■ Selected extract ■
══════════
A matcher for HTTP URLs.

RFC 3696:

The following characters are reserved in many URIs -- they must be used for either their URI-intended purpose or must be encoded. Some particular schemes may either broaden or relax these restrictions (see the following sections for URLs applicable to "web pages" and electronic mail), or apply them only to particular URI component parts.

; / ? : @ & = + $ , ?

In addition, control characters, the space character, the double- quote (") character, and the following special characters

< > # %

are generally forbidden and must either be avoided or escaped, as discussed below. [...] When it is necessary to encode these, or other, characters, the method used is to replace it with a percent-sign ("%") followed by two hexidecimal digits representing its octet value. See section 2.4.1 of [RFC2396] for an exact definition. Unless it is used as a delimiter of the URI scheme itself, any character may optionally be encoded this way; systems that are testing URI syntax should be prepared for these encodings to appear in any component of the URI except the scheme name itself. [...] Absolute HTTP URLs consist of the scheme name, a host name (expressed as a domain name or IP address), and optional port number, and then, optionally, a path, a search part, and a fragment identifier. These are separated, respectively, by a colon and the two slashes that precede the host name, a colon, a slash, a question mark, and a hash mark ("#"). So we have

http://host:port/path?search#fragment

http://host/path/

http://host/path#fragment

http://host/path?search

http://host

and other variations on that form. There is also a "relative" form, but it almost never appears in text that a user might, e.g., enter into a form. See [RFC2616] for details. [...] The characters

/ ; ?
══════════
■ Complete the following ■
• A. According to the RFC 3696 excerpt, what are all the parts an absolute HTTP URL consists of? List each part.
• B. Continue the RFC 3696 excerpt from the point where it stops.

■ Given material ■
══════════
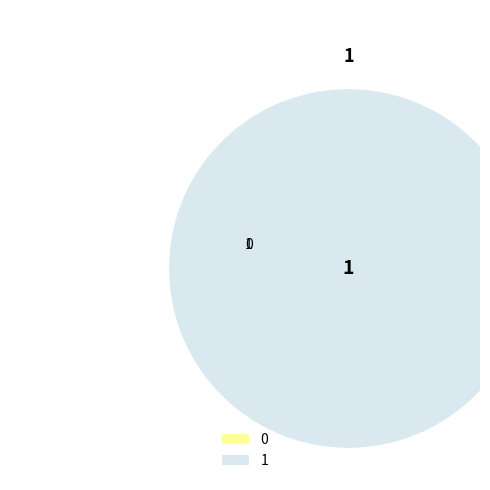

True or false: 1 accounts for 100% of the total.

True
══════════
■ Written responses ■
• A.
- Scheme name
- Host name (expressed as a domain name or IP address)
- Port number (optional)
- Path (optional)
- Search part (optional)
- Fragment identifier (optional)

• B.
are reserved within the path and search parts and must be encoded; the first of these may be used unencoded, and is often used within the path, to designate hierarchy.

MailToUrl()

source code 

Generate a validator for email addresses, according to RFC3696, which 
returns True if the URL is valid, and False otherwise.

RFC 3696:

The following characters may appear in MAILTO URLs only with the
specific defined meanings given.  If they appear in an email address
(i.e., for some other purpose), they must be encoded:

   :       The colon in "mailto:"

   < > # " % { } | \ ^ ~ `

   These characters are "unsafe" in any URL, and must always be
   encoded.

The following characters must also be encoded if they appear in a
MAILTO URL

   ? & =
      Used to delimit headers and their values when these are encoded
      into URLs.
----------
The RFC isn't that great a guide here.  The best approach, I think, is
to check the URL for "forbidden" characters, then decode it, and finally
validate the decoded email.  So we implement the validator directly (ie
this is not a matcher).